══ Trecho do documento

Descolonização, Retornados e Descolonialidade

Descolonização, Retornados e Descolonialidade


 

“Que a sorte é de quem

A terra amou”

Vitorino

“Ils sont venus d’abord en explorateurs
Ensuite en missionnaires
Après en colonisateurs, puis en coopérants.”
Tiken Jah Fakoly

Apesar do tema, que levanta mágoas, suspeitas e animosidade, este texto pretende revolver no período histórico contemporâneo da Descolonização com lucidez, sem cair nas malhas do politicamente correcto nem no maniqueísmo. Para estar em paz com o passado.

Guerra Colonial

Em 1961 anos o Portugal salazarista começava a guerra pela manutenção das colónias. Convém escrever que o regime do Estado Novo nunca reconheceu a existência de uma guerra, considerando que os movimentos independentistas eram apenas terroristas e que os territórios não eram colónias, mas províncias e parte integrante de Portugal.
Nas três frentes de guerra estavam, no terreno oposto ao exército português, o Partido Africano para Independência de Cabo Verde e da Guiné-Bissau (PAIGC) na Guiné, a União do Povos de Angola (UPA) e mais tarde o Movimento de Libertação de Angola (MPLA) e a União Nacional para a Independência Total de Angola (UNITA) em Angola e a Frente de Libertação de Moçambique (FRELIMO) em Moçambique.
A mobilização massiva de jovens para combaterem em África foi enorme, no início dos anos 70 Portugal era o quarto estado mais militarizado do mundo.
Apesar dos efectivos militares portugueses serem em maior número face às guerrilhas locais nas três guerras, existia uma superioridade política local e internacional que determinou o curso dos acontecimentos.
Apesar de alguma ilusão sobre a continuidade da presença portuguesa em África, o império desfez-se após o fim do Estado Novo no 25 de Abril de 1974 e quando as colónias adquiriram a independência.
Na Guiné, o PAIGC, depois de assassinado Amílcar Cabral, retrocedeu no seu projecto pós-colonial (talvez o mais avançado dos três movimentos de libertação africanos) e grande parte da ex-colónia sucumbiu a uma forte violência de manutenção do novo estado e a uma política de sobrevivência à custa de donativos internacionais.
Em Angola o MPLA estabeleceu o seu domínio e as diferenças entre as várias facções nacionalistas-tribais levaram a trinta anos de guerra civil.

════

__Instruções da tarefa__: Devolva sem alterações tudo o que vai de "Apesar dos efectivos" até "de donativos internacionais." no texto sobre a descolonização. Os dados não têm nada a ver com o texto sobre a descolonização.

══ Dados de origem

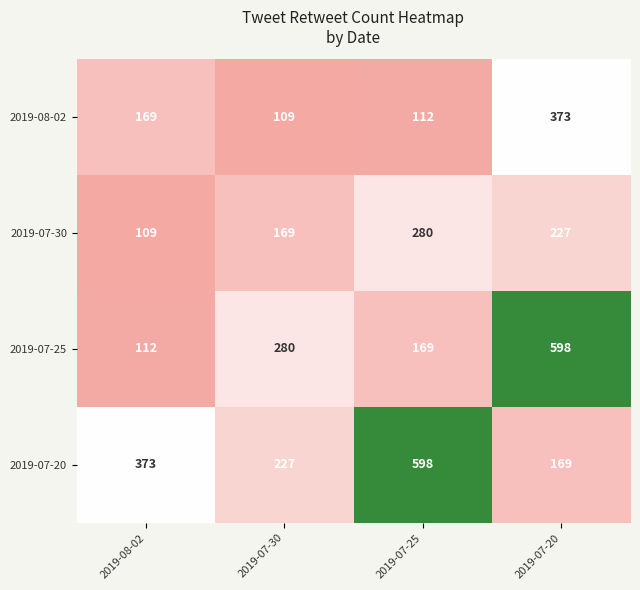

The value of 2019-07-30 at 2019-07-20 is 53. True or false?

False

════

__Resolução do problema__:
Apesar dos efectivos militares portugueses serem em maior número face às guerrilhas locais nas três guerras, existia uma superioridade política local e internacional que determinou o curso dos acontecimentos.
Apesar de alguma ilusão sobre a continuidade da presença portuguesa em África, o império desfez-se após o fim do Estado Novo no 25 de Abril de 1974 e quando as colónias adquiriram a independência.
Na Guiné, o PAIGC, depois de assassinado Amílcar Cabral, retrocedeu no seu projecto pós-colonial (talvez o mais avançado dos três movimentos de libertação africanos) e grande parte da ex-colónia sucumbiu a uma forte violência de manutenção do novo estado e a uma política de sobrevivência à custa de donativos internacionais.